>>>

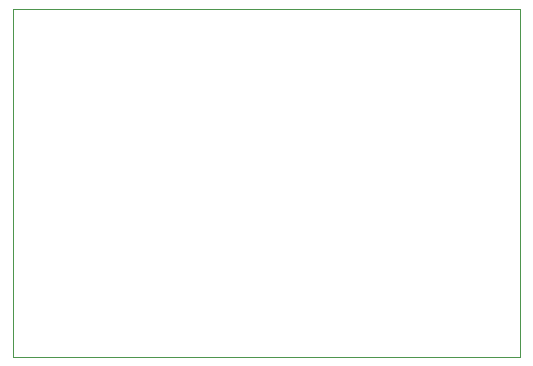
<source format=gbr>
G04 #@! TF.GenerationSoftware,KiCad,Pcbnew,(5.1.5)-3*
G04 #@! TF.CreationDate,2020-01-24T11:16:49+01:00*
G04 #@! TF.ProjectId,Ladestandsanzeige,4c616465-7374-4616-9e64-73616e7a6569,rev?*
G04 #@! TF.SameCoordinates,Original*
G04 #@! TF.FileFunction,Profile,NP*
%FSLAX46Y46*%
G04 Gerber Fmt 4.6, Leading zero omitted, Abs format (unit mm)*
G04 Created by KiCad (PCBNEW (5.1.5)-3) date 2020-01-24 11:16:49*
%MOMM*%
%LPD*%
G04 APERTURE LIST*
%ADD10C,0.050000*%
G04 APERTURE END LIST*
D10*
X162560000Y-97536000D02*
X162560000Y-127000000D01*
X119634000Y-97536000D02*
X162560000Y-97536000D01*
X119634000Y-127000000D02*
X119634000Y-97536000D01*
X162560000Y-127000000D02*
X119634000Y-127000000D01*
M02*

</source>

<<<

TASK OBJECTIVE ▸ Every line of the listing that includes the word "KiCad" belongs in the answer.

RESPONSE TO THIS EXERCISE ▸
G04 #@! TF.GenerationSoftware,KiCad,Pcbnew,(5.1.5)-3*
G04 Created by KiCad (PCBNEW (5.1.5)-3) date 2020-01-24 11:16:49*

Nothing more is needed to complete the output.